#### Task goal:
Search the records for "between". Report every line where it occurs.

#### Data to process:
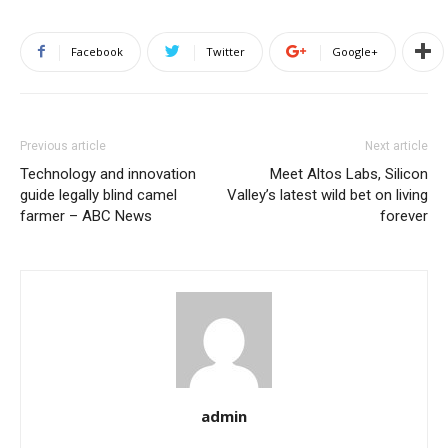
Facebook
Twitter
Google+
Previous article
Next article
Technology and innovation
Meet Altos Labs, Silicon
guide legally blind camel
Valley’s latest wild bet on living
farmer – ABC News
forever
admin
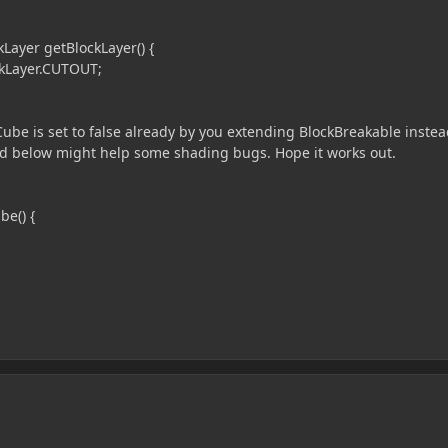
ayer getBlockLayer() {
kLayer.CUTOUT;
e is set to false already by you extending BlockBreakable instea
od below might help some shading bugs. Hope it works out.
be() {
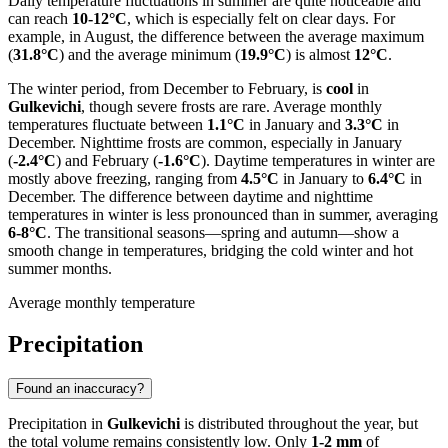
Daily temperature fluctuations in summer are quite noticeable and
can reach
10-12°C
, which is especially felt on clear days. For
example, in August, the difference between the average maximum
(
31.8°C
) and the average minimum (
19.9°C
) is almost
12°C
.
The winter period, from December to February, is
cool
in
Gulkevichi
, though severe frosts are rare. Average monthly
temperatures fluctuate between
1.1°C
in January and
3.3°C
in
December. Nighttime frosts are common, especially in January
(
-2.4°C
) and February (
-1.6°C
). Daytime temperatures in winter are
mostly above freezing, ranging from
4.5°C
in January to
6.4°C
in
December. The difference between daytime and nighttime
temperatures in winter is less pronounced than in summer, averaging
6-8°C
. The transitional seasons—spring and autumn—show a
smooth change in temperatures, bridging the cold winter and hot
summer months.
Average monthly temperature
Precipitation
Found an inaccuracy?
Precipitation in
Gulkevichi
is distributed throughout the year, but
the total volume remains consistently low. Only
1-2 mm
of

#### The answer:
example, in August, the difference between the average maximum
temperatures fluctuate between
December. The difference between daytime and nighttime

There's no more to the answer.